Page MenuHomePhabricator

Spin off (Parsoid) language variants functionality as a microservice?
Open, MediumPublic


In Parsoid, language variants are implemented as a HTML -> HTML conversion that is exposed via the Parsoid REST API. This functionality requires Parsoid HTML as input, but is otherwise largely independent of core Parsoid or core MediaWiki functionality.

This will shrink the core Parsoid codebase and also shave off some code from MediaWiki core. This can also let language implementers maintain existing converters and implement new ones in the future without having to muck around with parsing code. This conversion is likely going to be a purely compute-bound activity and can also benefit from javascript performance.

Parsoid language variants code is already in a separate repository and is currently pulled into parsoid as a npm module, so that part of separating the codebases has already been done.

I am throwing this out as an idea at this time and we may not be able to make this decision before we finish our Parsoid port to PHP, but we should nevertheless engage with this as something worth doing.

Event Timeline

ssastry triaged this task as Medium priority.Jan 9 2019, 9:35 PM
Pchelolo edited projects, added Services (watching); removed Services.
ssastry renamed this task from RFC: Spin off language variants functionality as a Node.js microservice? to RFC: Spin off (Parsoid) language variants functionality as a Node.js microservice?.Jan 9 2019, 9:47 PM
ssastry updated the task description. (Show Details)

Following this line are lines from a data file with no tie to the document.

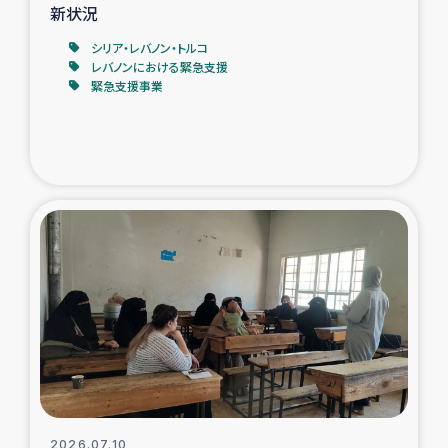
新状況
シリア・レバノン・トルコ
レバノンにおける緊急支援
緊急支援事業
2026.07.10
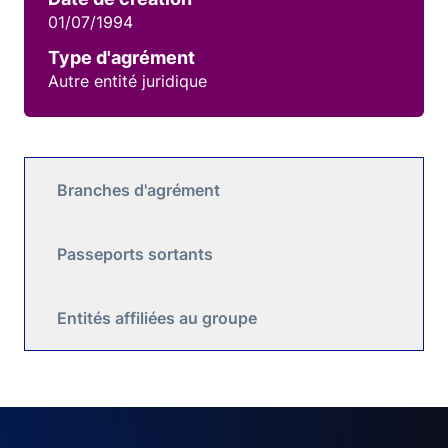
01/07/1994
Type d'agrément
Autre entité juridique
Branches d'agrément
Passeports sortants
Entités affiliées au groupe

@ssastry and I have briefly discussed this last week. The way the code is currently structured, it should be possible to easily separate it (and later build upon it independently). Also, no calls to MW are needed for pure lang variant conversions at the current stage, which makes this a nice and well-isolated feature. @ssastry @cscott could you confirm the above is true?

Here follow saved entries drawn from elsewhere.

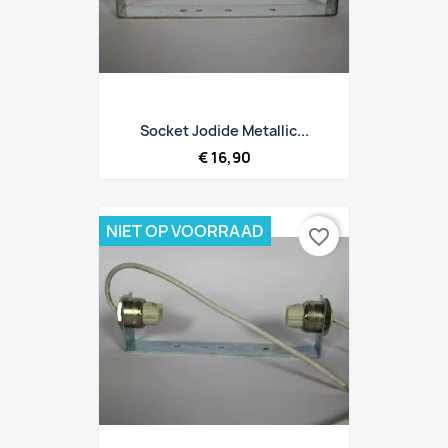
Socket Jodide Metallic...
€ 16,90
NIET OP VOORRAAD
favorite_border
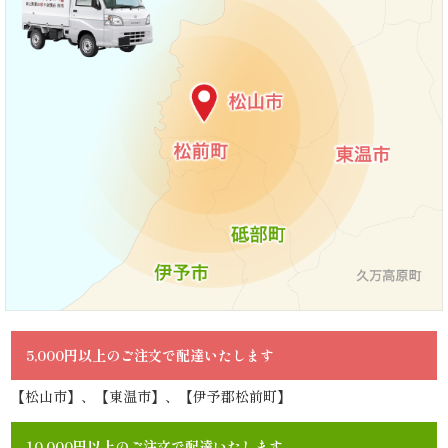
と
ボ
リ
ュ
ー
ム》
シ
リ
5,000円以上のご注文で配達いたします
ー
【松山市】、【東温市】、【伊予郡松前町】
ズ
10,000円以上のご注文で配達いたします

Krinkle added a subscriber: Krinkle.

Re-tagging "RFC"-like task on the TechCom workboard as actual RFC. Moving to backlog right now. While the task does have a fairly straight objective (decide whether to make it a microservice), if I understand correctly the RFC author is not (yet) looking for feedback on this question from TechCom and/or the wider Wikimedia technical community.

Once T208524 is evaluated and considered, either start with drafting a proposal, or if you need help from us and/or would like to schedule an IRC meeting, let us know :)

As far as I know, variant conversion requires the use of conversion tables that are stored as wiki pages (prefix MediaWiki:Conversiontable/). Does the current implementation not use these? Or are they duplicated somehow?

If the new converter service would need access to these conversion tables, that would create a dependency on core MediaWiki. Such tables are cached (see $wgLanguageConverterCacheType), and the service could probably just load them from the cache, but we'd have to consider what happens in case of a cache miss. I suppose the service would make an API call to MediaWiki to acquire the conversion table (which would implicitly also put it into the cache).

It would be very nice if the parsed version of the conversion table that currently goes into the object cache would end up in a more persistent storage, with a nice cache friendly interface for use by services like the variant conversion service proposed here. This is conceptually similar to to MCR (put per page, not per revision) and to page_props (but for blobs, not values).

Closing old RFC that is not yet on to our 2020 process and does not appear to have an active owner. Feel free to re-open with our template or file a new one when that changes.

Jdforrester-WMF renamed this task from RFC: Spin off (Parsoid) language variants functionality as a Node.js microservice? to Spin off (Parsoid) language variants functionality as a microservice?.Sep 16 2020, 8:20 PM
Jdforrester-WMF reopened this task as Open.
Jdforrester-WMF removed a project: TechCom-RFC.